| RECORDS SHOWN |
+++++

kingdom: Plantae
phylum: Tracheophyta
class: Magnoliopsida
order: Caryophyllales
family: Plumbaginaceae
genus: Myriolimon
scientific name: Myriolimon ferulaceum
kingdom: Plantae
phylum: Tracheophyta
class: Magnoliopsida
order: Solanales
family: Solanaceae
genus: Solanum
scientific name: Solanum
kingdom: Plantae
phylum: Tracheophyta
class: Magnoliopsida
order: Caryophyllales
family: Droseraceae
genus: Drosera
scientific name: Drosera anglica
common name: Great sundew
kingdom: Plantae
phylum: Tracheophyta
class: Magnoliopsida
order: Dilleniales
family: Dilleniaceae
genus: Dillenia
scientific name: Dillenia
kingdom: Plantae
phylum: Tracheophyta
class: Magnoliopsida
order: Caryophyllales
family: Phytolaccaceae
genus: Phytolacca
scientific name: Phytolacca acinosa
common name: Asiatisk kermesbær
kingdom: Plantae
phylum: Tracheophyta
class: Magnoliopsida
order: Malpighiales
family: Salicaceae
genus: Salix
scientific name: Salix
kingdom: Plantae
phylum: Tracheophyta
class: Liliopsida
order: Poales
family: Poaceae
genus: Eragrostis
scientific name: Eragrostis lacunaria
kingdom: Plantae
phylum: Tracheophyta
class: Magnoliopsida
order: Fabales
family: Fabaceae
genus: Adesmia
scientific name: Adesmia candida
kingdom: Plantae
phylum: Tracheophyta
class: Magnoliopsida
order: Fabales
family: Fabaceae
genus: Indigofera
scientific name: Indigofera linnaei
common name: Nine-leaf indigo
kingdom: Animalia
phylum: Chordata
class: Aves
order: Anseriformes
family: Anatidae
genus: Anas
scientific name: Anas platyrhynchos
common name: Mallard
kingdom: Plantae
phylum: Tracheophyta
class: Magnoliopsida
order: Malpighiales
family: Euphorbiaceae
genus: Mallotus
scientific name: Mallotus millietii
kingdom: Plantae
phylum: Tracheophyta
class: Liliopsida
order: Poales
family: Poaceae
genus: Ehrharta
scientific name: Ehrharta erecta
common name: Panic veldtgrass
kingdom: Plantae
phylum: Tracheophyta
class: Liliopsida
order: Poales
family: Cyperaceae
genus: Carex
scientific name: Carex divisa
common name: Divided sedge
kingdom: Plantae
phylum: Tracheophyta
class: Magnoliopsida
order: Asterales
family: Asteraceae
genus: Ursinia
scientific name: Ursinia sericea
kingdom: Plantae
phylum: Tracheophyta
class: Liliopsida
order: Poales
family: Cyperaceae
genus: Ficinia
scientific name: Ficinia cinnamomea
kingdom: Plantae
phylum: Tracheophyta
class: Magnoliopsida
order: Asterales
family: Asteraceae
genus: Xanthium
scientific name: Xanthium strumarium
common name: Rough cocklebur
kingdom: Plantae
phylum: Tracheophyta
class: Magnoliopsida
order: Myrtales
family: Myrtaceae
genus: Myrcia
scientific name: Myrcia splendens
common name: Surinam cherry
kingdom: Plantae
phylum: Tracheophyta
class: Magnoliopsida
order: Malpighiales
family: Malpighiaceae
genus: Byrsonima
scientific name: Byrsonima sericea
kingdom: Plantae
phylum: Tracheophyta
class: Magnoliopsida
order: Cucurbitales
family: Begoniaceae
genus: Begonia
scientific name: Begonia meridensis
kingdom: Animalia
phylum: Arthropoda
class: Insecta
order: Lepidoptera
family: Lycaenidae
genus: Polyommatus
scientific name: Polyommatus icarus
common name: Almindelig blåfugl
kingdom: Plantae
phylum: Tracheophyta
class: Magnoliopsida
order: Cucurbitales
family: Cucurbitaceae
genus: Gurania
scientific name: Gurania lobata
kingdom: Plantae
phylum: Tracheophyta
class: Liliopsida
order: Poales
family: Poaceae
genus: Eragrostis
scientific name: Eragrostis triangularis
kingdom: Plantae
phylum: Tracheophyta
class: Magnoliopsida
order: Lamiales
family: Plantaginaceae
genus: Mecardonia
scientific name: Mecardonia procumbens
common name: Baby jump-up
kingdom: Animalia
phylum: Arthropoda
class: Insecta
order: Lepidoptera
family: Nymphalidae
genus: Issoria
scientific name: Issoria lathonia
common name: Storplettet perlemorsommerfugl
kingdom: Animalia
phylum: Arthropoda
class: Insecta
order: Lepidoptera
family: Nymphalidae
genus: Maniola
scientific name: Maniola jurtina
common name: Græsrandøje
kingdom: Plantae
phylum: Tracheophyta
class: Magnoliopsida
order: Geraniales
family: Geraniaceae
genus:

+++++

| EXERCISE BRIEF |
Could you extract every line from the listing above and reproduce each one word for word, in its original order?

| OUTPUT OF THE EXERCISE |
kingdom: Plantae
phylum: Tracheophyta
class: Magnoliopsida
order: Caryophyllales
family: Plumbaginaceae
genus: Myriolimon
scientific name: Myriolimon ferulaceum
kingdom: Plantae
phylum: Tracheophyta
class: Magnoliopsida
order: Solanales
family: Solanaceae
genus: Solanum
scientific name: Solanum
kingdom: Plantae
phylum: Tracheophyta
class: Magnoliopsida
order: Caryophyllales
family: Droseraceae
genus: Drosera
scientific name: Drosera anglica
common name: Great sundew
kingdom: Plantae
phylum: Tracheophyta
class: Magnoliopsida
order: Dilleniales
family: Dilleniaceae
genus: Dillenia
scientific name: Dillenia
kingdom: Plantae
phylum: Tracheophyta
class: Magnoliopsida
order: Caryophyllales
family: Phytolaccaceae
genus: Phytolacca
scientific name: Phytolacca acinosa
common name: Asiatisk kermesbær
kingdom: Plantae
phylum: Tracheophyta
class: Magnoliopsida
order: Malpighiales
family: Salicaceae
genus: Salix
scientific name: Salix
kingdom: Plantae
phylum: Tracheophyta
class: Liliopsida
order: Poales
family: Poaceae
genus: Eragrostis
scientific name: Eragrostis lacunaria
kingdom: Plantae
phylum: Tracheophyta
class: Magnoliopsida
order: Fabales
family: Fabaceae
genus: Adesmia
scientific name: Adesmia candida
kingdom: Plantae
phylum: Tracheophyta
class: Magnoliopsida
order: Fabales
family: Fabaceae
genus: Indigofera
scientific name: Indigofera linnaei
common name: Nine-leaf indigo
kingdom: Animalia
phylum: Chordata
class: Aves
order: Anseriformes
family: Anatidae
genus: Anas
scientific name: Anas platyrhynchos
common name: Mallard
kingdom: Plantae
phylum: Tracheophyta
class: Magnoliopsida
order: Malpighiales
family: Euphorbiaceae
genus: Mallotus
scientific name: Mallotus millietii
kingdom: Plantae
phylum: Tracheophyta
class: Liliopsida
order: Poales
family: Poaceae
genus: Ehrharta
scientific name: Ehrharta erecta
common name: Panic veldtgrass
kingdom: Plantae
phylum: Tracheophyta
class: Liliopsida
order: Poales
family: Cyperaceae
genus: Carex
scientific name: Carex divisa
common name: Divided sedge
kingdom: Plantae
phylum: Tracheophyta
class: Magnoliopsida
order: Asterales
family: Asteraceae
genus: Ursinia
scientific name: Ursinia sericea
kingdom: Plantae
phylum: Tracheophyta
class: Liliopsida
order: Poales
family: Cyperaceae
genus: Ficinia
scientific name: Ficinia cinnamomea
kingdom: Plantae
phylum: Tracheophyta
class: Magnoliopsida
order: Asterales
family: Asteraceae
genus: Xanthium
scientific name: Xanthium strumarium
common name: Rough cocklebur
kingdom: Plantae
phylum: Tracheophyta
class: Magnoliopsida
order: Myrtales
family: Myrtaceae
genus: Myrcia
scientific name: Myrcia splendens
common name: Surinam cherry
kingdom: Plantae
phylum: Tracheophyta
class: Magnoliopsida
order: Malpighiales
family: Malpighiaceae
genus: Byrsonima
scientific name: Byrsonima sericea
kingdom: Plantae
phylum: Tracheophyta
class: Magnoliopsida
order: Cucurbitales
family: Begoniaceae
genus: Begonia
scientific name: Begonia meridensis
kingdom: Animalia
phylum: Arthropoda
class: Insecta
order: Lepidoptera
family: Lycaenidae
genus: Polyommatus
scientific name: Polyommatus icarus
common name: Almindelig blåfugl
kingdom: Plantae
phylum: Tracheophyta
class: Magnoliopsida
order: Cucurbitales
family: Cucurbitaceae
genus: Gurania
scientific name: Gurania lobata
kingdom: Plantae
phylum: Tracheophyta
class: Liliopsida
order: Poales
family: Poaceae
genus: Eragrostis
scientific name: Eragrostis triangularis
kingdom: Plantae
phylum: Tracheophyta
class: Magnoliopsida
order: Lamiales
family: Plantaginaceae
genus: Mecardonia
scientific name: Mecardonia procumbens
common name: Baby jump-up
kingdom: Animalia
phylum: Arthropoda
class: Insecta
order: Lepidoptera
family: Nymphalidae
genus: Issoria
scientific name: Issoria lathonia
common name: Storplettet perlemorsommerfugl
kingdom: Animalia
phylum: Arthropoda
class: Insecta
order: Lepidoptera
family: Nymphalidae
genus: Maniola
scientific name: Maniola jurtina
common name: Græsrandøje
kingdom: Plantae
phylum: Tracheophyta
class: Magnoliopsida
order: Geraniales
family: Geraniaceae
genus:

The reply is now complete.